The lines below that include "middle" are to be found and copied.

Saved entries
■ ■ ■ ■ ■

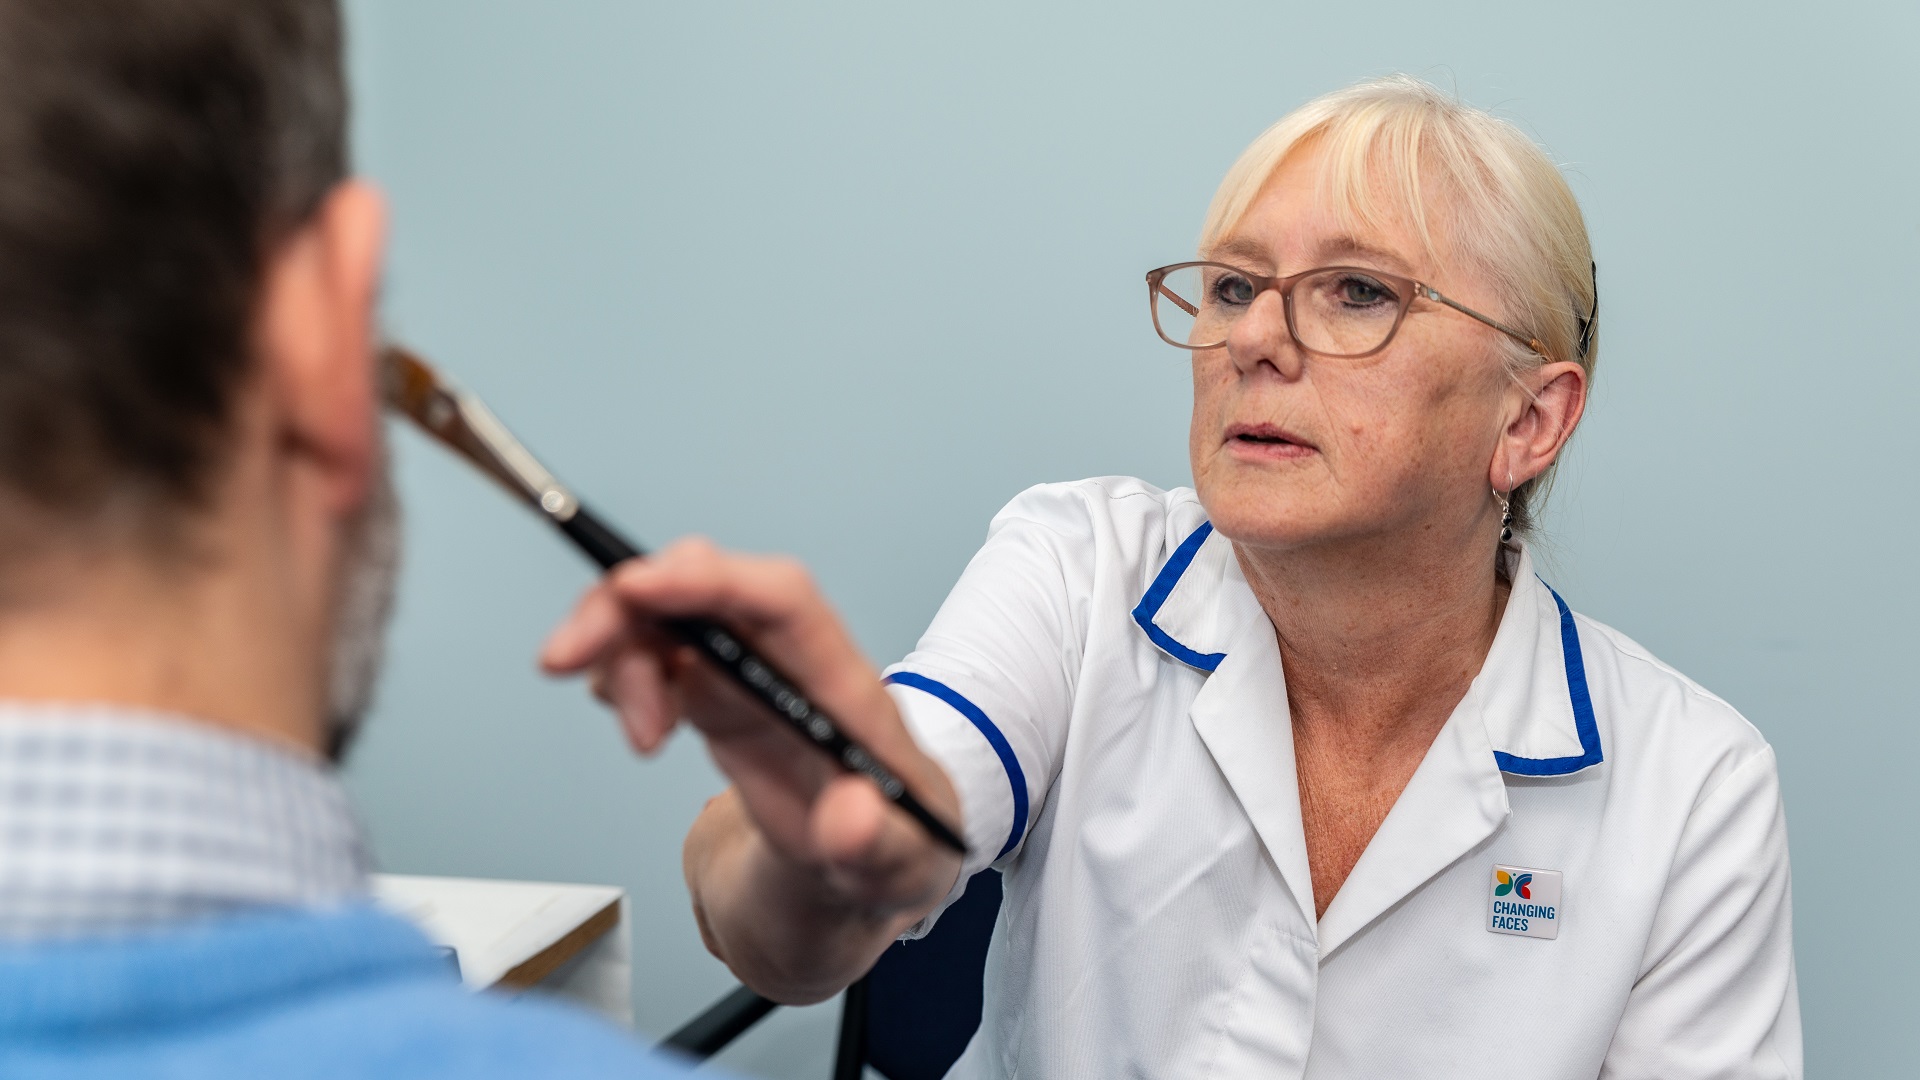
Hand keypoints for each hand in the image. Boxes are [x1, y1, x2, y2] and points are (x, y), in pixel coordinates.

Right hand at [540, 538, 961, 919]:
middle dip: (625, 604)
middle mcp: (787, 661)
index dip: (712, 580)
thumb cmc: (895, 846)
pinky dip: (618, 673)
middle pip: (702, 586)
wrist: (870, 860)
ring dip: (618, 656)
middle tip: (563, 659)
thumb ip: (880, 845)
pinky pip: (649, 649)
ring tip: (642, 740)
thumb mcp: (903, 865)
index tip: (638, 587)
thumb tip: (850, 819)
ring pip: (663, 614)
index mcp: (842, 686)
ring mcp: (745, 671)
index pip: (782, 601)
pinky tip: (638, 725)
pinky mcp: (712, 693)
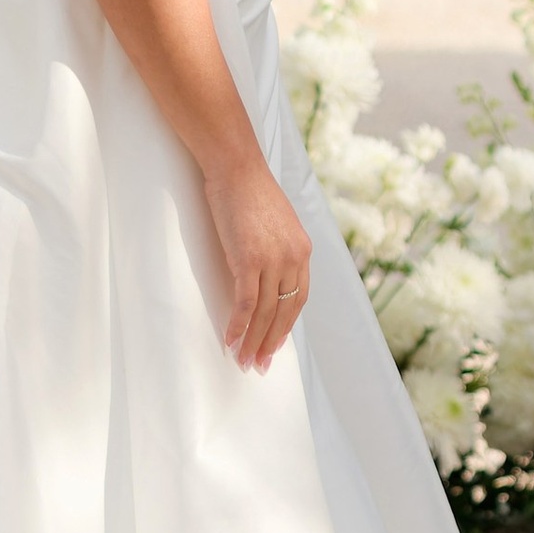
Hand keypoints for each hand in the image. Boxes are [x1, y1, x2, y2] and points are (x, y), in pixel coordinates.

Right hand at [205, 152, 313, 366]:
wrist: (236, 167)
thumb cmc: (249, 192)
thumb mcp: (274, 223)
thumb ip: (276, 249)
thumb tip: (265, 273)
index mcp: (302, 250)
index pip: (299, 298)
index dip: (286, 325)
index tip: (275, 345)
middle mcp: (294, 258)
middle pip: (285, 311)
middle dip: (271, 342)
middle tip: (259, 365)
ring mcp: (273, 259)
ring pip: (265, 312)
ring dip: (253, 340)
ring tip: (243, 361)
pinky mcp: (249, 259)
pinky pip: (245, 302)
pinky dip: (238, 325)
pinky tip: (230, 340)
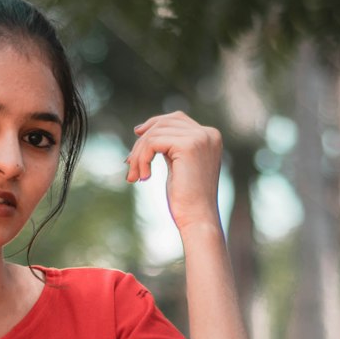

■ ■ ■ ■ ■

● Task result:
middle dip: (625, 604)
middle mcp: (787, 661)
middle pip: (702, 586)
middle tip: (563, 659)
middle mcp: (294, 258)
middle pip: (285, 311)
middle dip: (271, 342)
middle tip: (259, 365)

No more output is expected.